Tuesday, January 26, 2010

Cooking to Save the Planet: Pumpkin Pasta


Back last October, I told you all that I often buy pumpkins in the fall of the year, particularly when they go on sale after Thanksgiving, and bake their flesh to use in soups and pastas during the winter.  I freeze the baked pumpkin in meal-sized containers.


My posting noted that this is a good way to have on hand during the winter a healthy vegetable that is often overlooked and even discarded, once people have gotten the ornamental value they want out of pumpkins.  Several of those I baked in the fall and froze came from relatives and friends who had bought them for decorative use in the Thanksgiving season and then didn't care to cook them afterwards.  They know that in giving them to me, they're likely to get a good deal, since they'll receive a batch of cream of pumpkin soup in return, or some pumpkin-filled pasta, or something baked with pumpkin.

In my last posting about this, I talked about using the baked pumpkin as a sauce for pasta.  Today, I'd like to tell you how I use it to fill pasta.

After you've baked a pumpkin--or after it has been baked and frozen--let the baked meat of the pumpkin (or as much of it as you wish to use as a pasta filling) sit in a fine sieve to drain off its liquid.  I find that when I use about a quarter of a large pumpkin for this use, it takes a good two days to drain the liquid well.  And I save the liquid to put into soup stocks.  Naturally if the weather is sultry, you'll want to refrigerate the pumpkin as it drains, and cover it for protection. 

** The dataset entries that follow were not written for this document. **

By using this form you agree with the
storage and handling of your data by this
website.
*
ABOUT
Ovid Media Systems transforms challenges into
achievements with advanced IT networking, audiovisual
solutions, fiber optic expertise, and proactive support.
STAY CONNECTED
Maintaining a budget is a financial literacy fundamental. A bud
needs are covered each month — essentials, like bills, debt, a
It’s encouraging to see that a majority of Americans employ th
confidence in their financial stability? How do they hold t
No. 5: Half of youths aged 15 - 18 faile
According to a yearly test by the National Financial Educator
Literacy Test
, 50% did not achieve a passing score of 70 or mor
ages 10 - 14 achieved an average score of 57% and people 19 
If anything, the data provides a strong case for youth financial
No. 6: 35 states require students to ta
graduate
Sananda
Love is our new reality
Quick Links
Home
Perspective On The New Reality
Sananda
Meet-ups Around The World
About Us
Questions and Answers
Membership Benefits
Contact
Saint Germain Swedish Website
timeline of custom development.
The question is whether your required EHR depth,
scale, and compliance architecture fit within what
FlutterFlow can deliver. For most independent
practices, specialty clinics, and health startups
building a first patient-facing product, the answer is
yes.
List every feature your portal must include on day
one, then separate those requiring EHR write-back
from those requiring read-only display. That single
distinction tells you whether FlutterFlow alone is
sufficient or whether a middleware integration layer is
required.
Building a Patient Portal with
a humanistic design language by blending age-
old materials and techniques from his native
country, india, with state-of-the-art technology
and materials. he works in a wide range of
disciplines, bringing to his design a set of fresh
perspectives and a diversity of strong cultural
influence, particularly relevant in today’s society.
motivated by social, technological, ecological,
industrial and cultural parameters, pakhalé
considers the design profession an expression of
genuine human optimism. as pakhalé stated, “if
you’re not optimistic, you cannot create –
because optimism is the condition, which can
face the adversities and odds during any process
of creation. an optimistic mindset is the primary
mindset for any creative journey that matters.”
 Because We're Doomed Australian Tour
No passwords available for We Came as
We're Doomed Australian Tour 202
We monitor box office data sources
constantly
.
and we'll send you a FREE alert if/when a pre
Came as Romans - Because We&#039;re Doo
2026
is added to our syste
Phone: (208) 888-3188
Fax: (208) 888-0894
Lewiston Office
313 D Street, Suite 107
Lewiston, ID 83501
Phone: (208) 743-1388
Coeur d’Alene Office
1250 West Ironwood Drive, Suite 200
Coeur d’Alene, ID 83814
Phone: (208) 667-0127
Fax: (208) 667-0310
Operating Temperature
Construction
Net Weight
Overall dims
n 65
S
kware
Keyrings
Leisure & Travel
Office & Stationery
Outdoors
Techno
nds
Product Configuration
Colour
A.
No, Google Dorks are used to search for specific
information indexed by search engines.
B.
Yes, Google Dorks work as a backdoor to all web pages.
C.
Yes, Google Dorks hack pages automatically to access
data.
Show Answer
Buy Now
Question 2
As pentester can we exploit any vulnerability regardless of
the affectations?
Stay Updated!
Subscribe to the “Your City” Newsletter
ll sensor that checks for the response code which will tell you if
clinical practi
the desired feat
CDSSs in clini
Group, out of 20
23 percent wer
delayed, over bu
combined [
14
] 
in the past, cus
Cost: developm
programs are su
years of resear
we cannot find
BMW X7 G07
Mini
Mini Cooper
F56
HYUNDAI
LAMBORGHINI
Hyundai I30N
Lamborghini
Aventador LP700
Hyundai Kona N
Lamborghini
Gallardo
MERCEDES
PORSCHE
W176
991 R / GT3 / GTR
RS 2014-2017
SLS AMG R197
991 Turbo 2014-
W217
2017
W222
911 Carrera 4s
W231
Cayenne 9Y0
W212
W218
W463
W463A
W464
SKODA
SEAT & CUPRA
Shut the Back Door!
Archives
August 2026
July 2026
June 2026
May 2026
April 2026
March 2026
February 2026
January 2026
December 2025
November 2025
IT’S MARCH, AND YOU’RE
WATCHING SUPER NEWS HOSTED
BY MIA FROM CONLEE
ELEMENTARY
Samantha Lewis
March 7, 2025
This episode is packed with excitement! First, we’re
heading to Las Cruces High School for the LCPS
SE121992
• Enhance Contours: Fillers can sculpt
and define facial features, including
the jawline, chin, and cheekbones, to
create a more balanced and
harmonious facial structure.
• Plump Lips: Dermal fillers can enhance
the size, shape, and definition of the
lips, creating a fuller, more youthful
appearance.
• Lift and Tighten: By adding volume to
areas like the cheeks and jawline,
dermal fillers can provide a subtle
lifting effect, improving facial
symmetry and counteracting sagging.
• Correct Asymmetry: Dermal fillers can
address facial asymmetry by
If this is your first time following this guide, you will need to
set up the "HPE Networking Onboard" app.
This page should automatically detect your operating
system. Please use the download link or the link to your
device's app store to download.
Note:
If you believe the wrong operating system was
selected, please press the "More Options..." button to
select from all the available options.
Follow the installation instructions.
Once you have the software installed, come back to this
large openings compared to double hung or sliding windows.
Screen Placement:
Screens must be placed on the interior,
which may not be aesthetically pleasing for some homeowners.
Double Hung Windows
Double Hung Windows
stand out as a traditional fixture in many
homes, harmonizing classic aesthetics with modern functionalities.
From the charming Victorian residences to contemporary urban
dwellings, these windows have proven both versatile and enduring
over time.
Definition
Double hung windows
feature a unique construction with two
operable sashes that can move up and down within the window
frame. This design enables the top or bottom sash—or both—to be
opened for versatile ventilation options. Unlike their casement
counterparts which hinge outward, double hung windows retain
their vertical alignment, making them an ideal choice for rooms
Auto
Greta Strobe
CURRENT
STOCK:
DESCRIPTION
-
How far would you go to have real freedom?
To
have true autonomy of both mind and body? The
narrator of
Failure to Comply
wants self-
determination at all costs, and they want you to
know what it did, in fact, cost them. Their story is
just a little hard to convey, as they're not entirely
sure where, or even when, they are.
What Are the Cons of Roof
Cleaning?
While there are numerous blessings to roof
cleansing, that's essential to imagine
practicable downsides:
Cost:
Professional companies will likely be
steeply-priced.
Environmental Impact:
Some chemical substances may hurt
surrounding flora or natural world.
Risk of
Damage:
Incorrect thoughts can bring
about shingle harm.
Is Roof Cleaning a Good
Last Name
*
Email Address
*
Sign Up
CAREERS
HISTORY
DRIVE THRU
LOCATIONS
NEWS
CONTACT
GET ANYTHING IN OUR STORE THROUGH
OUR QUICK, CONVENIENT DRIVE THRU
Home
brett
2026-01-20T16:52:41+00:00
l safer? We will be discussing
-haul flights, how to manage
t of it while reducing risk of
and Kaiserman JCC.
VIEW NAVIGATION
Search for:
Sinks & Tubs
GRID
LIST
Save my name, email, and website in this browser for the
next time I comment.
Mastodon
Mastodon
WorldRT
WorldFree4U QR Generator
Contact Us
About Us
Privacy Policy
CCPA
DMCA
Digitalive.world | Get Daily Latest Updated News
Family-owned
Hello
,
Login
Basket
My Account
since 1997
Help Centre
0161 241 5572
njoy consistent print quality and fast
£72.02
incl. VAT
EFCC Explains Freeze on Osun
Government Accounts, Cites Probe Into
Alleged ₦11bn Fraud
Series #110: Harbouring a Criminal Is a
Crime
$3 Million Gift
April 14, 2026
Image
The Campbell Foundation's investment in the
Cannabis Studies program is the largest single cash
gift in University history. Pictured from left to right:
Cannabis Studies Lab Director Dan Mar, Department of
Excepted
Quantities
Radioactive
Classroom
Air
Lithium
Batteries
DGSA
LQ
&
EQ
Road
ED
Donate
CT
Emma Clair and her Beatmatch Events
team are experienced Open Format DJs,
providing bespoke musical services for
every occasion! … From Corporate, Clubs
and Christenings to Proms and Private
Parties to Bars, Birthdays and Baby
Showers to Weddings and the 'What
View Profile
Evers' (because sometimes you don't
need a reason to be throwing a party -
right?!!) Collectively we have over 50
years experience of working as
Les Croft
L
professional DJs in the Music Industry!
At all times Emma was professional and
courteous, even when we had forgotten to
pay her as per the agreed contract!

When most of the liquid has drained, it doesn't hurt to take a rounded implement (I use the back of a soup ladle) and press as much remaining liquid as you can from the pumpkin flesh.  Again, this is a savory addition to add to soups and other dishes, so it's good to save it.

Once you have drained the pumpkin flesh as well as possible, season it according to your taste.  As I noted in my previous posting about baking pumpkin for winter use, I often bake a half pumpkin with butter or olive oil in the center (I bake the pumpkin in its shell, cut side up, seeds removed), and with a bunch of mixed herbs added.  So by the time the pumpkin is baked, it is often well-seasoned and needs only salt and pepper.

When I use pumpkin as a filling for pasta, I frequently add a good bit of grated nutmeg, even when I've already baked it with herbs like thyme, rosemary, and sage.  Then I mix in a good bit of grated parmesan cheese.  With a sprinkle of salt and pepper (assuming you haven't already added those), you now have the pasta filling.

I then make pasta, roll it out, and cut it into the shapes I want to fill.  If I had a ravioli form, I'd definitely use it.  When I can locate a tiny tart-baking pan in the pantry, I often use this as if it were a ravioli form.

Today, I simply rolled the pasta and used an old-fashioned biscuit or cookie cutter (I'm not sure which it is) with crimped edges.  This makes nice-sized round pasta--about three inches across--that's fairly easy to seal after you've filled it.

After I roll the pasta dough out and cut it into circles, I take a heaping teaspoon or so of the filling and place it in the center of one round of dough.  I dip another round into water and then carefully turn it around as I press the top piece of pasta onto the bottom, taking care not to squeeze the filling out.

That's it.  The filled pasta goes into boiling, salted water and is boiled until done (let it rise to the top of the pot and then boil at a rolling boil for several minutes, depending on the size and thickness of the pasta).  I serve it fresh and hot from the pasta pot dotted with bits of butter, more grated parmesan cheese, and some fresh-grated black pepper. 

I think this dish has to be fairly tasty, because one of my nephews has just stopped by and eaten four of the large filled pasta circles, though his ostensible reason for visiting was to pick up some cheese enchiladas with pumpkin seed (pepita) sauce that I made for him and his brother before boiling the pumpkin-filled pasta.  (He did eat an enchilada, too, and found it good--but thought the pumpkin was, well, he said spectacular, I blush to report.)

And it's not really that.  It's just filling, simple food that makes a winter day pass more easily, and uses good, fresh (when the pumpkin was baked), local ingredients that don't stress the planet to produce, cook, and consume.  I should also note that you can ring many changes on this basic recipe: you may choose to add other kinds of cheese, other seasonings, even some grated nuts.  I often grind pecans fine and add to the mix, since we receive gifts of pecans from kind family members and friends at Christmas time, and they complement the pumpkin well.  To make a meal of this pumpkin pasta, all you really need is a green salad with a tasty vinaigrette, and perhaps some good French or Italian bread with butter.

Enjoy.  And please give thanks as you do so.